╭─ Data under study
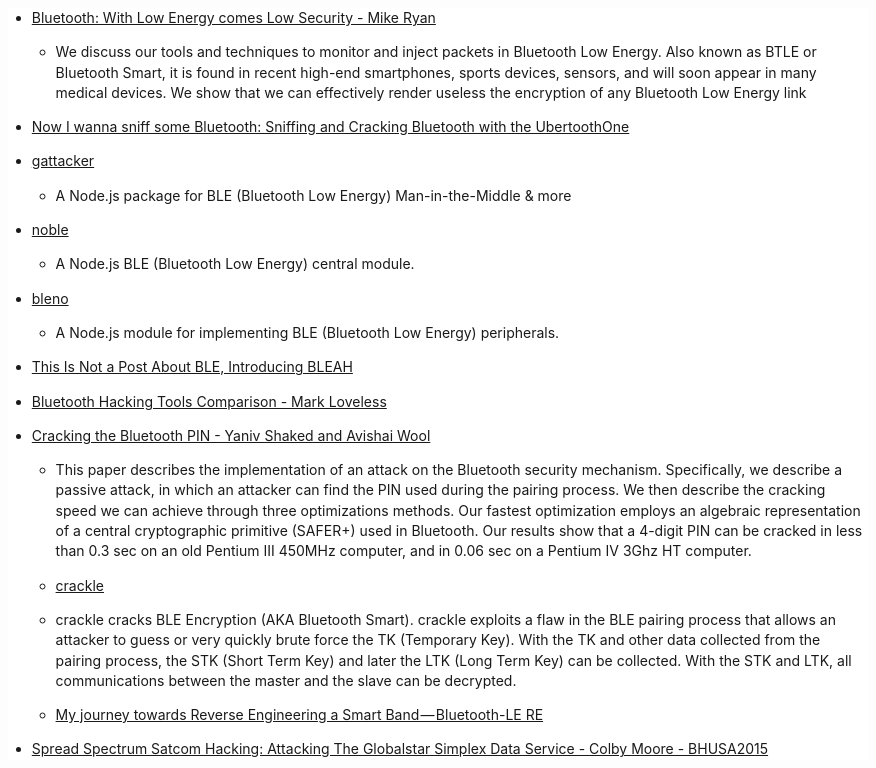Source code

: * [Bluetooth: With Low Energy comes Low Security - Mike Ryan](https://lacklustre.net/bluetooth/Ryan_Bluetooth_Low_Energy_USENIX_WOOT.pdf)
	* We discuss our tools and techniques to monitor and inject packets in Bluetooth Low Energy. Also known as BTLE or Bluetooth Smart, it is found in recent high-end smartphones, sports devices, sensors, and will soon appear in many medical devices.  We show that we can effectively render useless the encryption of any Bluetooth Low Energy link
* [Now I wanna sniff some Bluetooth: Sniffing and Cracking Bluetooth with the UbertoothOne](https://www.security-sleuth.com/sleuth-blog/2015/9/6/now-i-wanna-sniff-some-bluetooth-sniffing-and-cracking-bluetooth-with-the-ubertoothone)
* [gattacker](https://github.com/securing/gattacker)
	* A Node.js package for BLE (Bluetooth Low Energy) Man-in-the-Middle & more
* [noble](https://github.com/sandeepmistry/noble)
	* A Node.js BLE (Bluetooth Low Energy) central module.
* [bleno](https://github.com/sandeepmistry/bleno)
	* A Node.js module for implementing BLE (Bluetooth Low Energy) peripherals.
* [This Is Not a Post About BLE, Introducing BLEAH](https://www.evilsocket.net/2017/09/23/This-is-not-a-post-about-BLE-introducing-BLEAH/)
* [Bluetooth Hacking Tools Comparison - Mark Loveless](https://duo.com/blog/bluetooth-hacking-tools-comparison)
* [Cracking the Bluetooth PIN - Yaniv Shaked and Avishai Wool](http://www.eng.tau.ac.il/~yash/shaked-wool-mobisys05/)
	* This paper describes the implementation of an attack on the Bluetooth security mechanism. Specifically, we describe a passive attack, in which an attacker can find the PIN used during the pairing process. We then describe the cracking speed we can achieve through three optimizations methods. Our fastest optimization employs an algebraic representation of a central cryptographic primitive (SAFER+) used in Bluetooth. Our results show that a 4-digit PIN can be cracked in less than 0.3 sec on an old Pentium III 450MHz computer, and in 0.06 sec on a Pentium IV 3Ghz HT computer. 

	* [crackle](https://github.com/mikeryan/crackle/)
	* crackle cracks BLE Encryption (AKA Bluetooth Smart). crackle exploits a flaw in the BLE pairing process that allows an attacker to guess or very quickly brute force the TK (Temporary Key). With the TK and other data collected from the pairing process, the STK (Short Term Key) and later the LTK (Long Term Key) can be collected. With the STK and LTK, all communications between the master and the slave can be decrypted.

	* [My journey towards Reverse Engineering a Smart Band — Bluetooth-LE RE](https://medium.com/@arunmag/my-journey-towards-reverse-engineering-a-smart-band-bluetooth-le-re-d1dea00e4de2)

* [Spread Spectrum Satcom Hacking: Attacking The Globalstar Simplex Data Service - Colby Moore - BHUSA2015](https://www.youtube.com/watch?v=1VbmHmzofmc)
╰─
**Work order:** Your response must consist of the lines from the beginning of the data through the line containing "Low Energy link", transcribed exactly, with no pictures.

**Written response:**
Source code

: * [Bluetooth: With Low Energy comes Low Security - Mike Ryan](https://lacklustre.net/bluetooth/Ryan_Bluetooth_Low_Energy_USENIX_WOOT.pdf)
	* We discuss our tools and techniques to monitor and inject packets in Bluetooth Low Energy. Also known as BTLE or Bluetooth Smart, it is found in recent high-end smartphones, sports devices, sensors, and will soon appear in many medical devices.  We show that we can effectively render useless the encryption of any Bluetooth Low Energy link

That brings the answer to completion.